* **Selected text**
BEGIN

This notebook was prepared as part of an answer to this physics stackexchange question.
It it demonstrating an example application of the method described in the paper: Reviving the Method of Particular Solutions by Timo Betcke and Lloyd N. Trefethen from 2005. [doi] [pdf]
The idea behind the method is to choose some parametric basis of solutions to some part of the broader Helmholtz equation, and then to find the eigenvalues for which there exist a linear combination of this basis that satisfies the boundary conditions.
Schematically, if we have some parametric basis: $ \phi_k(x;\lambda)$ we see a solution of the form $ \sum_k c_k \phi_k(x;\lambda) $ and we do this by choose a set of points on the boundary, for which we will ensure that our solution vanishes, and a set of points on the interior for which the solution doesn't vanish.

END

* **Data extract**

BEGIN

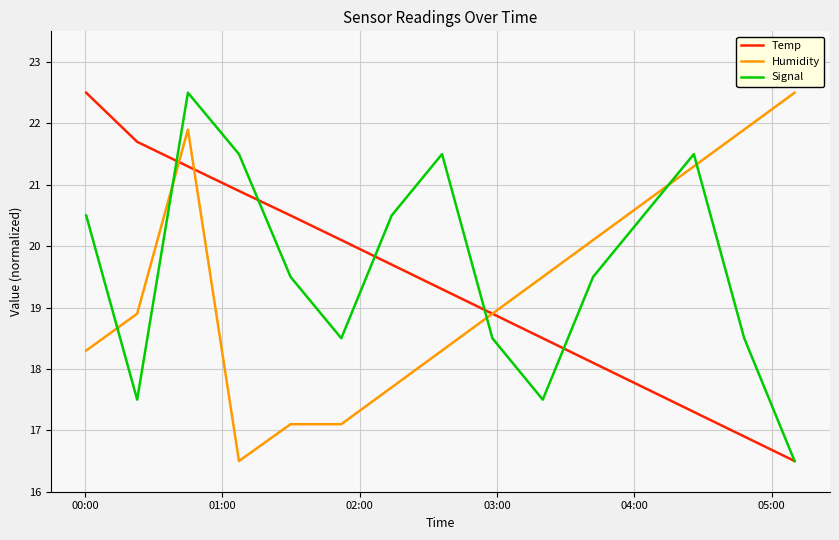

Reading left to right, transcribe all the data shown in this chart.

Temp: 22.5	21.7	21.3	20.9	20.5	20.1	19.7	19.3	18.9	18.5	18.1	17.7	17.3	16.9	16.5
Humidity: 18.3	18.9	21.9	16.5	17.1	17.1	17.7	18.3	18.9	19.5	20.1	20.7	21.3	21.9	22.5
Signal: 20.5	17.5	22.5	21.5	19.5	18.5	20.5	21.5	18.5	17.5	19.5	20.5	21.5	18.5	16.5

END

* **Problem set**
1. From the notebook text, list everything the text says is chosen when applying the method.
2. Retype the notebook text from "This notebook was" to "solution doesn't vanish.".

* **Task answers**
1.
- some parametric basis of solutions to some part of the broader Helmholtz equation
- a set of points on the boundary, for which the solution must vanish
- a set of points on the interior, for which the solution doesn't vanish

2.
This notebook was prepared as part of an answer to this physics stackexchange question.
It it demonstrating an example application of the method described in the paper: Reviving the Method of Particular Solutions by Timo Betcke and Lloyd N. Trefethen from 2005. [doi] [pdf]
The idea behind the method is to choose some parametric basis of solutions to some part of the broader Helmholtz equation, and then to find the eigenvalues for which there exist a linear combination of this basis that satisfies the boundary conditions.
Schematically, if we have some parametric basis: $ \phi_k(x;\lambda)$ we see a solution of the form $ \sum_k c_k \phi_k(x;\lambda) $ and we do this by choose a set of points on the boundary, for which we will ensure that our solution vanishes, and a set of points on the interior for which the solution doesn't vanish.